SHORT EXERCISE 1: Could you reproduce, word for word, the part of the records that opens with the line containing "locality: Provincia de" and closes with the line containing "family: Ericaceae"?
[BEGIN ARTICLE]
Eight years after first being conceived as a greenfields exploration discovery, Northern Minerals’ Browns Range heavy rare earths project is finally set to start production in a few weeks’ time.

When the project – located 160 kilometres south-east of Halls Creek in WA’s East Kimberley region – starts operations around June-end, it will become the first major non-Chinese production facility for dysprosium in the world.

The heavy rare earth element is a critical additive in permanent magnet motors that are used in wind turbines, industrial robotics, and increasingly in electric vehicles.

Currently, 98 per cent of the global supply of dysprosium comes from China.

‘‘Dysprosium has a 1500-tonnes-a-year market, which is growing based on the expectation of the uptake of electric vehicles,’’ Northern Minerals managing director George Bauk says.

The explorer identified the rare earths opportunity early, first drilling at the site in 2011. It completed a definitive feasibility study by March 2015, but the project stalled because economic fundamentals for the sector were not attractive at the time.

A decision was taken in April 2017 to first build a pilot plant with annual capacity of 72,000 tonnes of ore, that will produce 573 tonnes of total rare earth oxides per year, of which 50 tonnes will be dysprosium.

The pilot project, being constructed at 10 per cent of the potential full capacity, will operate for three years.

While this will make it a small player initially, Bauk says it was important to first demonstrate the security of supply outside of China.

‘‘The pilot plant is all about evaluating the technical and economic aspects of the project,’’ he says.
[END ARTICLE]
SHORT EXERCISE 2: Can you continue the article about Northern Minerals' Browns Range heavy rare earths project from the point where it stops?
[BEGIN DATA EXCERPTS]
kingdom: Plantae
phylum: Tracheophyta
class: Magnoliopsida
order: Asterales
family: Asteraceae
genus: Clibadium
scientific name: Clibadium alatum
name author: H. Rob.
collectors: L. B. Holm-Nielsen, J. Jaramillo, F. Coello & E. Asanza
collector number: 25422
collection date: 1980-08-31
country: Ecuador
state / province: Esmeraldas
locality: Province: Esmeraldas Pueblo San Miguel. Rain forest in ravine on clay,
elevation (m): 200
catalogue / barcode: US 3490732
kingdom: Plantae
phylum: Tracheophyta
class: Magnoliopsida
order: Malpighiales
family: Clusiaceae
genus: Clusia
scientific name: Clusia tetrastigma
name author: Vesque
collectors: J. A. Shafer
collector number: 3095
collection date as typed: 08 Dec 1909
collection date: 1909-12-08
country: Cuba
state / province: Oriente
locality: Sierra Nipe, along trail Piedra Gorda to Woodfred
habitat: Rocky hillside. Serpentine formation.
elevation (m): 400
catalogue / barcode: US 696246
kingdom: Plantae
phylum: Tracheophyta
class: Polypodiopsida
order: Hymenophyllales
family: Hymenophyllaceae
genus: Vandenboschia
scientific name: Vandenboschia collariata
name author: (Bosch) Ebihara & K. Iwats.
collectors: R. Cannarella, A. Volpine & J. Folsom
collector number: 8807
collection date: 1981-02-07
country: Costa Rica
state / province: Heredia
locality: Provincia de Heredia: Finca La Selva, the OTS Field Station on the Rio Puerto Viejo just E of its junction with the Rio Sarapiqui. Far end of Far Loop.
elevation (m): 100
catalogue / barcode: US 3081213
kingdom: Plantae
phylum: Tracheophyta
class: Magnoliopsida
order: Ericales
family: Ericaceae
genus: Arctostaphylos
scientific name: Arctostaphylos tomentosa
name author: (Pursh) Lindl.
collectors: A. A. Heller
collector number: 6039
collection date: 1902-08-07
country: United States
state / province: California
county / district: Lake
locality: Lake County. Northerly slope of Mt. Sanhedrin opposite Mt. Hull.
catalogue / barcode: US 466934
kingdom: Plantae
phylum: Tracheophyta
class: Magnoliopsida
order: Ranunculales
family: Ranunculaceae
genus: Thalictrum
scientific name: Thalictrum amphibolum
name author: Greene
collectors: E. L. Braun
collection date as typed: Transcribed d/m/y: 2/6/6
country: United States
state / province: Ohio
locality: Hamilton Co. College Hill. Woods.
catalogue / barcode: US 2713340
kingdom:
[END DATA EXCERPTS]
EXERCISE RESULT 1:
locality: Provincia de Heredia: Finca La Selva, the OTS Field Station on the Rio Puerto Viejo just E of its junction with the Rio Sarapiqui. Far end of Far Loop.
elevation (m): 100
catalogue / barcode: US 3081213
kingdom: Plantae
phylum: Tracheophyta
class: Magnoliopsida
order: Ericales
family: Ericaceae

EXERCISE RESULT 2:
‘‘It is really important in industrial minerals to demonstrate that we can provide to the market a product within specification. We believe this process will give end-users more confidence in our capability.’’

The Browns Range mineralisation compares favourably to supplies from China, where lower grade is usually found within the top 15 metres of the surface.

On average, ore from China contains 500 parts per million of total rare earth oxide. Of this, 3-4 per cent, or about 20 parts per million, is dysprosium. To offset the lower grade, mining there involves the low-cost but environmentally damaging ‘‘in-situ leaching’’ process, using acid or alkaline solutions to dissolve the metals.

By comparison, the Browns Range ore is found in a hard rock setting that yields mineralisation with a grade averaging 6300 parts per million, of which 530 parts per million is dysprosium. It also uses traditional mining methods involving a processing plant and tailings.

The miner is looking to further improve the grade by implementing ore-sorting technology by the end of the year. It also wants to move into the downstream phase by implementing separation technology that will allow it to convert mixed rare earth carbonate into separated oxides.

‘‘Right now there is a limited market as to who can buy our product – mainly China with one or two clients outside,’’ Bauk says.

‘‘But with separated oxides, we can open up a significant number of markets around the world including US, Japan, Southeast Asia and Europe, and can also increase the number of potential customers in China.’’

Like other rare earths minerals, the electric vehicles market is expected to be the main volume driver for dysprosium.

Typically, every electric vehicle uses about 100 gms of dysprosium. That means by the time the industry size reaches 30 million EVs – expected by 2030 – demand for the mineral from the EV segment alone would double to 3000 tonnes.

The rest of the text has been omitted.